20. Paragraphs 23 through 46 hereof set forth specific examples of transactions entered into by Alliance that involved unsafe and unsound practices and regulatory violations by the DIRECTOR AND OFFICER DEFENDANTS.

[3] See FDIC v. Buttram, 590 F. Supp. at 254 (even if FDIC knew of mismanagement by officers and directors, such knowledge could not have caused the federal statute of limitations to start running until the FDIC was appointed receiver because, prior to that time, the FDIC had no legal authority to bring suit on behalf of the bank against the officers and directors who were still in control of the bank); cf. FDIC v. Carlson, 698 F. Supp. at 179 ("FDIC has no duty to warn banks of improprieties its examinations reveal in order to protect the bank from losses.").

[4] The BCA governs the appointment, powers and duties, and termination of a federal conservatorship. 12 U.S.C. § 206, as amended by FIRREA § 805, provides that:

A conservator shall have all the powers of the shareholders, directors, and officers of the bank and may operate the bank in its own name unless the Comptroller in the order of appointment limits the conservator's authority.

[5] FDIC has submitted the affidavit of Rosemary Stewart, Director of Enforcement for the Office of Thrift Supervision, that based on the language contained in the agreement, "[t]he Consent Agreement did not establish a conservatorship by the FSLIC for Alliance." (Docket Entry No. 30)

[6] In FSLIC v. Burdette, 696 F. Supp. 1196 (E.D. Tenn.1988), the court held that FSLIC's claim against the bank's former officers and directors accrued when FSLIC entered into a consent resolution with the bank. Id. at 1200. The court reasoned that once the resolution was ratified the directors no longer controlled the bank and their adverse domination ended.

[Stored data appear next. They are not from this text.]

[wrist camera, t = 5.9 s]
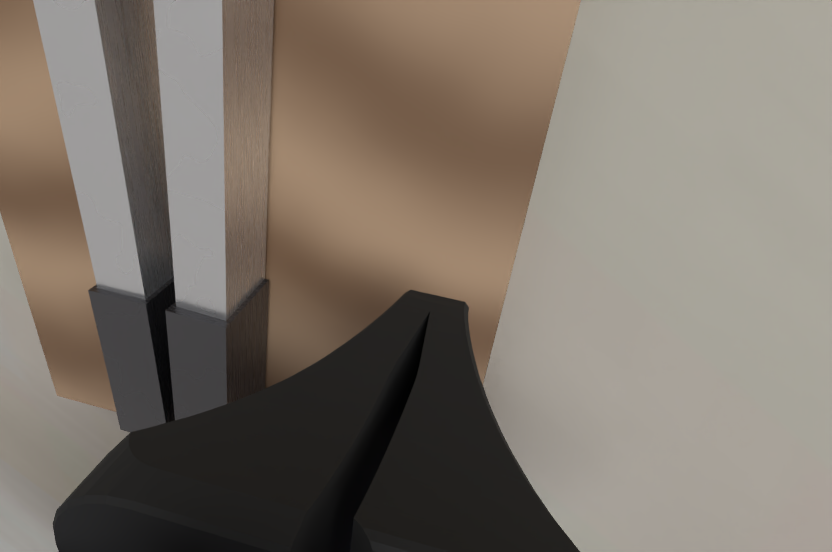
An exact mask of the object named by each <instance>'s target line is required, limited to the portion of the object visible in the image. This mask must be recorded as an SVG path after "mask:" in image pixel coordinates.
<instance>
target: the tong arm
mask: <svg viewBox="0 0 832 552" xmlns="http://www.w3.org/2000/svg"><path fill="white" fill-rule="evenodd" d="M153 3H154V17H155V30H156V43H157V57H158V70H159V84H160V97H161V110H162V124H163V137H164V151H165V164H166V177H167V191H168V204H169V218H170V231H171V244H172V258H173V271H174V285H175V298H176V301H175V302H174V303H173V304H172V305H171V306H170V307H169V308H168V309H166V310H165V313H166V324H167V335H168V347H169V358H170V369H171V381H172V392H173V403H174V415H175V420H179V419H182V418H186V417H190V416H193V415H196V414H199V413H202V412H205V411H208V410H211V409H214V408H217V407H220V406H223V405H226V404H229V403H231V402H234V401H236V400H239V399H242V398H244V397H247V396H249V395H252V394H254V393H256V392H259V391H261V390H263V389H265V374H266V348H267V321H268V295H269V280H268V279H265V259H266V229H267V199H268V168H269V138H270V108H271V78H272V47H273V17H274V0H153Z"/></svg>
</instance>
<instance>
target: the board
mask: <svg viewBox="0 0 832 552" xmlns="http://www.w3.org/2000/svg"><path fill="white" fill-rule="evenodd" d="M580 1H581V0H274V17H273V47H272V78H271V108H270V138H269V168H268V199H267V229H266V259H265V279H268V280H269V295H268V321H267V348H266V374H265V388H267V387H270V386H272V385H274V384H276V383H278V382H281V381H283V380H285V379H287V378H289V377H291V376H293V375H295V374H296V373H298V372H300V371H302V370H303V369H305V368H307V367H309V366H311V365H312V364H314V363H316V362H317V361H319V360H320V359H322V358H324V357H325V356H327V355H328V354H330V353H331V352H333V351H334V350H336V349H337V348H339V347H340V346H341V345H343V344H344V343H346V342H347V341H349V340H350V339H351V338H353V337H354V336H356V335H357V334H358V333H359V332H361V331H362V330H363V329H364V328H366V327H367V326H368V325H369V324H371V323H372V322H373V321H374V320H376V319H377V318H378V317H379V316H380V315H382V314H383V313H384V312H385V311H386V310H387V309H388V308H390V307H391V306H392V305H393V304H394V303H395V302H396V301H397V300H398V299H399V298H400V297H401V296H402V295H403V294H404V293H405V292H407V291H409V290H415V291H419V292H424V293H428V294H433V295H437V296H441V297H446V298H450V299H455V300H459V301H464V302H466V304H467V305H468V307H469V312H468V322H469V331H470V338H471V344H472V349H473V353H474V357H475V361H476V365H477V369H478V372H479V376H480V379H481V382H482V385H483V382H484V378H485V374H486V370H487V366H488V362H489V358H490V354H491V350H492V346H493V342H494V338H495V334H496V331H497V327H498V323H499V319H500V315H501V311H502V307H503V303H504V299H505V295H506V291H507V287H508V284H509V280H510V276H511V272H512V268H513V264H514V260H515V256H516V252H517V248H518V244H519V240H520V236H521V233H522V229H523V225H524V221H525V217H526V213H527V209H528V205H529V201H530V197H531V193H532V189H533V186H534V182H535V178H536V174H537V170H538V166H539V162H540V158H541V154H542V150H543V146H544V142H545V139H546V135H547V131H548V127H549V123H550V119H551V115H552V111H553V107H554V103H555V99H556V95H557V91H558V88H559V84H560V80H561V76H562V72H563V68H564V64H565V60H566V56H567V52H568V48H569V44H570V41H571V37H572V33H573V29H574V25H575V21H576V17H577V13H578V9H579V5H580ZM0 212H1V216H2V219H3V222H4V225H5V229H6V232H7V235H8V238H9V241H10V245H11V248H12V251H13V254H14V258H15V261H16V264H17V267H18V271H19V274H20V277H21V280H22V283H23V287H24V290H25V293H26V296H27V300H28V303H29V306H30V309H31V313H32V316H33V319H34V322H35V326H36V329H37V332H38V335H39V338H40V342H41V345H42V348H43V351H44V355H45V358H46V361H47V364H48V368H49V371H50V374H51V377H52V381H53V384H54V387H55V390H56V393H57V396H60V397H64V398H68V399H71V400H75V401H79V402H82V403H86V404H90V405H93V406H97V407H101V408H104V409H108V410H112V411H115V412H116V407H115V403H114V399H113V395H112V390H111V386H110V382H109V378H108V373H107V369H106V365H105V361H104V356H103V352H102V348H101V344H100V339H99V335H98V331H97V327H96V322H95V318H94V314H93V310H92V305H91V301H90V297H89V293H88V290H89V289H90V288H92V287H93V286H95V285H96V280H95V276H94V271H93V267H92V262H91V258H90V253H89V249H88V244H87V240H86V235H85V231H84V226H83V222H82V218H81V213H80V209H79V204H78V200H77V195H76V191H75V186H74V182H73V177H72V173H71V168H70V164H69V159H68V155H67V150H66V146H65V142H64V137H63V133H62V128H61V124H60V119H59V115H58V110H57V106H56V101H55V97H54V92H53V88H52V83H51V79H50V74H49V70H48V65H47V61H46V57H45V52H44V48H43V43H42V39H41V34H40V30H39V25H38V21H37V16H36V12H35V7H34V3H33V0H0Z"/></svg>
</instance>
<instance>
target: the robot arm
mask: <svg viewBox="0 0 832 552" xmlns="http://www.w3.org/2000/svg"><path fill="white" fill-rule="evenodd" d="M468 312H469V307H468V305H467V304H466V302H464V301H459V300H455V299H450V298H446V297H441V296H437V295H433V294H428V293H424V292H419V291H415V290H409V291H407V292H405V293H404V294H403V295H402V296H401V297H400V298H399V299H398V300H397V301H396V302H395V303H394V304H393V305H392V306H391V307H390V308H388V309H387V310H386V311H385V312H384V313H383V314H382V315H380V316H379V317H378V318H377V319H376V320H374V321H373V322H372V323H371V324H369V325H368V326H367V327H366V328H364V329H363V330H362V331H361V332H359V333H358V334H357V335H356V336H354V337H353V338H351V339H350V340H349V341H347V342H346V343H344V344H343V345H341V346H340V347H339V348H337V349H336V350H334V351H333V352H331V353H330V354H328V355H327V356H325V357H324V358H322V359H320V360H319V361H317V362H316V363H314V364H312V365H311V366H309V367H307V368H305V369H303V370H302V371H300V372H298V373H296V374H295V375H293V376H291V377H289V378H287V379H285V380H283V381H281V382H278V383H276V384H274V385H272V386H270V387H267V388H265V389H263V390H261V391H259V392H256V393H254V394H252V395H249V396H247V397H244V398H242V399H239V400H236V401H234V402H231V403H229V404H226V405H223V406H220V407H217V408H214V409H211V410H208V411H205V412H202V413H199V414H196V415H193V416H190V417H186V418H182V419H179V420H175V421H171V422H168V423H164V424H160V425H157V426H153V427H149V428H145V429H141V430H137V431H133V432H131V433H130V434H129V435H128V436H126V437H125V438H124V439H123V440H122V441H121V442H120V443H119V444H118V445H117V446H116V447H115V448H114V449H113V450H111V451H110V452H109V453H108V454H107V455H106V457H105V458H104V459H103V460H102V461H101V462H100V463H99V464H98V465H97V466H96V467H95V468H94V470H93V471H92V472H91V473H90V474H89V475H88V476H87V477H86V478H85V479H84V481H83V482H82V483H81V484H80V485H79V486H78V487H77V488H76V489H75V490H74V492H73V493H72V494H71V495H70V496H69V497H68V498H67V499H66V500H65V501H64V503H63V504H62V505H61V506H60V507H59V508H58V509H57V511H56V514H55V518H54V521H53V529H54V535H55V540H56V545H57V548H58V550H59V552H580V551H579V550H578V549H577V547H576V546H575V545H574V544H573V542H572V541H571V540H570V539H569V537H568V536H567V535H566V534H565V532H564V531H563V530H562V529H561V527H560V526H559V525H558V524H557V522H556V521H555V520H554V518H553V517H552V516H551V514H550V513H549V511H548V510H547V508H546V507H545V505H544V504H543V502H542V501H541V499H540V498H539V496H538V495H537V494H536V492H535V491H534V489H533V487H532V486H531V484H530V482H529V481H528V479H527V477H526V476H525V474H524V472H523V471H522V469H521V467H520V465H519V464H518V462H517V460H516V459H515V457H514V455H513V454H512V452H511V450H510V448H509V446H508V444H507V442H506V440H505V438H504V436H503V434H502V432H501V430H500V428H499V426H498V423H497V421H496V419H495V417H494V414H493V412H492V410H491V407H490V405H489V402H488V399H487V397H486V394H485V391H484V388H483V385H482V382H481V379H480V376H479V372H478V369H477V365H476V361H475V357H474V353H473V349H472V344H471V338H470V331H469V322H468Z"/></svg>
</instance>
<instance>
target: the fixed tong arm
mask: <svg viewBox="0 0 832 552" xmlns="http://www.w3.org/2000/svg"><path fill="white" fill-rule="evenodd" d="M33 3H34V7H35V12H36V16H37V21H38V25H39V30H40V34H41V39H42V43H43V48H44V52H45V57H46V61H47V65H48V70H49V74H50V79H51V83H52V88H53V92H54V97H55V101H56V106H57V110H58V115H59V119H60V124H61V128H62V133H63V137H64V142H65V146H66V150H67V155H68V159H69V164H70V168H71V173H72V177H73V182H74V186H75V191H76V195H77V200H78V204H79V209H80V213H81V218H82V222H83V226H84V231H85V235H86V240H87V244H88V249H89V253H90V258H91V262H92V267H93V271H94V276H95V280H96V285H95V286H93V287H92V288H90V289H89V290H88V293H89V297H90V301H91V305H92V310H93V314H94V318H95V322H96V327H97V331H98V335H99V339H100V344H101V348H102V352H103V356H104V361H105V365H106V369H107V373H108V378H109V382H110V386H111V390H112V395H113V399H114V403H115V407H116V412H117V416H118V420H119V424H120V429H121V430H124V431H128V432H133V431H137V430H141V429H145V428H149V427H153V426H157V425H160V424H164V423H168V422H171V421H175V415H174V403H173V392H172V381H171V369H170V358H169V347H168V335H167V324H166V313H165V310H166V309H168V308H169V307H170V306H171V305H172V304H173V303H174V302H175V301H176V298H175V285H174V271H173V258H172V244H171V231H170V218H169V204H168V191H167V177H166V164H165V151H164V137H163V124H162V110H161V97H160V84H159V70H158V57H157V43H156V30H155V17H154V3H153V0H33Z"/></svg>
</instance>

Burdette is distinguishable from the present case, however, because when the consent resolution was ratified in Burdette, the wrongdoing directors either resigned or were replaced by FSLIC. Id. at 1199. In the present case defendants remained officers and directors for several months after the Consent Agreement was ratified. In FSLIC v. Musacchio, 695 F. Supp. 1053 (N.D.Cal.1988), the FHLBB and the bank entered into a supervisory agreement on June 12, 1984, and not until almost two years later, on April 14, 1986, did the FHLBB declare the bank insolvent and appoint FSLIC as conservator. Id. at 1057. Although the court discusses the rights of a conservator, id. at 1067, it provides no support for defendants' argument that the Consent Agreement in this case created a conservatorship. Indeed, the opinion reflects the court's awareness that a supervisory agreement and a conservatorship are not to be equated. Id. at 1057.

[7] 28 U.S.C. § 2415 and FIRREA § 212(d) (14) both provide three- and six-year limitations periods. Because the Court concludes below that for federal limitations purposes a cause of action does not accrue under § 2415 until FDIC acquires the claim by assignment or receivership (see footnote No. 10), the limitations periods in this case would be the same under either statute. Nevertheless, the Court will address the applicability of FIRREA § 212(d) (14) because by resolving the split among circuits, § 212(d) (14) (B) provides an alternative basis for determining the accrual date under § 2415 even if the limitations periods in § 212(d) (14) (A) are not applicable.

[8] FDIC's complete title is "FDIC, as manager of the FSLIC Resolution Fund." (Docket Entry No. 44)

[9] See also FDIC v. Cherry, Bekaert & Holland, 129 F.R.D. 188 (M.D.Fla.1989) (applying the same analysis as Cowden to find that FIRREA's amendments apply retroactively to determine whether FDIC-corporate may assert the attorney-client privilege of a failed bank).

[10] Even absent Congress' resolution of this split through enactment of FIRREA § 212(d) (14) (B), the Court would reach the same result and would conclude, in accordance with the first line of cases discussed above, that limitations accrued under 28 U.S.C. § 2415 when FDIC acquired its causes of action.